The good news is that in-class writing and multiple drafts don’t need to be time-sucks. You can assign students a short in-class writing prompt, have them put their names at the tops of their papers, collect them at the end of class, and simply use them as a means of taking attendance. Of course, you can also read what they wrote, or what some of them wrote, to find out if they were grasping the material or constructing the argument well or whatever. But none of this has to take much time, and these sorts of activities can do double-duty—attendance tracker and learning prompt rolled into one.

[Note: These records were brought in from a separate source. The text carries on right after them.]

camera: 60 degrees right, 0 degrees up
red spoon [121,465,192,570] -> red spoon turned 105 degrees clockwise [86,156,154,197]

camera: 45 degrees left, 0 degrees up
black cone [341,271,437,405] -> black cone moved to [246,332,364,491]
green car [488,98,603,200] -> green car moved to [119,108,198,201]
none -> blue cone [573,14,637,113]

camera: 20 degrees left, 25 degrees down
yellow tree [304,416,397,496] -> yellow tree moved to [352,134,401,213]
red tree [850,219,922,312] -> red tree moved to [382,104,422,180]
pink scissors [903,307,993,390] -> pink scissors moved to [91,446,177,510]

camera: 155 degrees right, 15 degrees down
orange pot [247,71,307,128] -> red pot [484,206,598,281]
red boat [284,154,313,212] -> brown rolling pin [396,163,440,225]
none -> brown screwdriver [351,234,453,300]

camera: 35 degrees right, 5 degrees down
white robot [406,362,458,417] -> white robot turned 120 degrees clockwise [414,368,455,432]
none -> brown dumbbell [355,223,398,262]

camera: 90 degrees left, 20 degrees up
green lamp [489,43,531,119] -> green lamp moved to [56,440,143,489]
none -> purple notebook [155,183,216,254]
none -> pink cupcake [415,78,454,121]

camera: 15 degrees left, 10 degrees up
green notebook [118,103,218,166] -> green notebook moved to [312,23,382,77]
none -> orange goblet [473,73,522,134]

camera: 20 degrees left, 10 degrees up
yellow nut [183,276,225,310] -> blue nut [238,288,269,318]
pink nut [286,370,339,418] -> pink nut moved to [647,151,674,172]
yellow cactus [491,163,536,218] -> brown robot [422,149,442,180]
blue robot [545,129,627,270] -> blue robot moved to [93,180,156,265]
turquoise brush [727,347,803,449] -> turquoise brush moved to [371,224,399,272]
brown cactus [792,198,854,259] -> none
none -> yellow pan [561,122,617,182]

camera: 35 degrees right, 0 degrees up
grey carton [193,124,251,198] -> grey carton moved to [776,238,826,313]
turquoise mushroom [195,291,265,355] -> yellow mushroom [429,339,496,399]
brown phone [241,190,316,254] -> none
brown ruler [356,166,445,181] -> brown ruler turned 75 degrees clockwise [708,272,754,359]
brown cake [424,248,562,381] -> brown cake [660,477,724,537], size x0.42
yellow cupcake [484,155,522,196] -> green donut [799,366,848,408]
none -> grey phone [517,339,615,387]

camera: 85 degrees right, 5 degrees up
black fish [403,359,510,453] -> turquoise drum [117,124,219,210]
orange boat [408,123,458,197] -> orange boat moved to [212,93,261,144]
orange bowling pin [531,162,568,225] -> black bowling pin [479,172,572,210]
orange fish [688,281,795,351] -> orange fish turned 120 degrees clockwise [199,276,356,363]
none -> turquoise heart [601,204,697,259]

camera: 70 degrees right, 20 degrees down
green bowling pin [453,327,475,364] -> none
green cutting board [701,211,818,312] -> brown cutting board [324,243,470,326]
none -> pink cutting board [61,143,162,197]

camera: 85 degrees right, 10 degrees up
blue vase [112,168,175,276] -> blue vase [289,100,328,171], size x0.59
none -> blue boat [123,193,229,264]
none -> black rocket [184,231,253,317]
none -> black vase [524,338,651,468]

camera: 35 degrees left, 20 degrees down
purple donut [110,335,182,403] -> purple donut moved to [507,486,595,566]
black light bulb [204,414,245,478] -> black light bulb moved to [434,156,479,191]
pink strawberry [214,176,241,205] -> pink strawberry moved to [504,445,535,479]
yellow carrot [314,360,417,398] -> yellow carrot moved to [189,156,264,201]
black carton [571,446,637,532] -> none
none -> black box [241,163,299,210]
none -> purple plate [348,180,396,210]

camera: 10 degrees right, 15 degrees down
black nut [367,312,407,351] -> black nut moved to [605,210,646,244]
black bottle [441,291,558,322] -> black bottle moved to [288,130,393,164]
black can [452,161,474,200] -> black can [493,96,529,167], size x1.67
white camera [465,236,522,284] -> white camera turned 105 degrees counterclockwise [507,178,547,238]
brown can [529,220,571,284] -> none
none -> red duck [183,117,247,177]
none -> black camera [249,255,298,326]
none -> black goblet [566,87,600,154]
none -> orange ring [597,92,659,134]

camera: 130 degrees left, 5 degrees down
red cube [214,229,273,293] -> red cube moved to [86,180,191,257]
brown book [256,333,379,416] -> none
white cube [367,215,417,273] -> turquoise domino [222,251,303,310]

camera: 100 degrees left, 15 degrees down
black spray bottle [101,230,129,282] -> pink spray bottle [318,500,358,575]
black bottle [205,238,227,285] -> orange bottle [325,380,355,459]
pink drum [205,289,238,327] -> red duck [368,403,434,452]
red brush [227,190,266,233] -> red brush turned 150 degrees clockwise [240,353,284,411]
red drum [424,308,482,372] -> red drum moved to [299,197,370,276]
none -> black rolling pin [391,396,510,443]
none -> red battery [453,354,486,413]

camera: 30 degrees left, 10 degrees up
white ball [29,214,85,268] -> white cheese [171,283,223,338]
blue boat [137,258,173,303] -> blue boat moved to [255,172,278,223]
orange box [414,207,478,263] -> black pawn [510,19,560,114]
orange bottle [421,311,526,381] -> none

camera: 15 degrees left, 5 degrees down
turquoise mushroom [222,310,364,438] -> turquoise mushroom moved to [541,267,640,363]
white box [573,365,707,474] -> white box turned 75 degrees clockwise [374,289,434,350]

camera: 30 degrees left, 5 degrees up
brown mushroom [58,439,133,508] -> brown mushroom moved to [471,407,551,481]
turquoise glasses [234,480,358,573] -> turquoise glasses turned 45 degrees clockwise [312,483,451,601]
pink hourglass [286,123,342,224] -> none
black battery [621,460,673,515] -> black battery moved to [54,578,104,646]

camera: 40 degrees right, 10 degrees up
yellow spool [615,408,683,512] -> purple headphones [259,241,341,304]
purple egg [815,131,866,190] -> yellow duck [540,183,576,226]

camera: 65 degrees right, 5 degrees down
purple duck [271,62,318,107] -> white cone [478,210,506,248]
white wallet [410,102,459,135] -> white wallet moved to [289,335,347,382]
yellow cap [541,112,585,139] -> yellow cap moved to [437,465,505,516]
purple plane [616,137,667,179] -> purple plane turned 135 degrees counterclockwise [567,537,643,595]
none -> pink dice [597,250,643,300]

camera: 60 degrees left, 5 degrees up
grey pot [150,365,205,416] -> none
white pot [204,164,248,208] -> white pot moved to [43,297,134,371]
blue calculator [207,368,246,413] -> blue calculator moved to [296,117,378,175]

Who says you need to be the one to read and provide feedback on that rough draft? Have students provide feedback to each other using a rubric you’ve given them (perhaps the same one you’ll use to grade the final version). This can be done during or between class meetings, and it can be done in-person or online. Again, the benefits are multiple: there are opportunities to learn both in the giving and in the receiving of feedback. They can turn in their rough draft and peer comments along with the final version of their essay.
Sure, these may be among the best practices when it comes to effective writing instruction. But how are you going to make sure they don’t have an AI “write” their rough draft for them?
Try using templates to scaffold out your writing assignments. Instead of having students workshop rough drafts, have them workshop an initial outline formed from filling in sentence stubs on a template you’ve provided. You can even integrate templates more thoroughly into your course. Provide them with templates to use as guided notes to structure their understanding of the readings—or better, have them construct templates like this for each other. Filling out sentence stubs isn’t the same as writing an essay, but it can be one building block with which to erect a polished paper. And the beauty of templates is that they have a built-in structure. For a student like Jack, it can be enormously helpful to have repeated practice writing within the confines of a template. The essay then becomes a means of expanding on what he’s learned through doing about how to structure an argument, as opposed to an opaque request to produce a piece of writing modelled on what he’s been reading all term.
Now, I don’t pretend that teaching techniques like scaffolding, templates, and peer feedback are surefire ways to eliminate the threat LLMs appear to pose. For one thing, they won’t eliminate the possibility of someone submitting an AI-generated manuscript to a journal for review. Perhaps this is (part of) what the creators of GPT-3 had in mind when they raised the prospect of its being used for “fraudulent academic essay writing.” But I do think the wide array of available techniques for teaching writing should make all of us philosophy professors sleep a bit better at night. Perhaps we’ll need all of that rest, since we’ll have realized we can’t simply assign essays and grade them if we want to make sure our students are actually learning from us.
Symons notes that teaching occurs in “embodied and meaningful social contexts.” I’d add that effective teaching occurs in such contexts over time and involves a certain type of relationship between student and teacher. And I’d like to thank Symons for starting a conversation that helped me to think through our craft like a novice.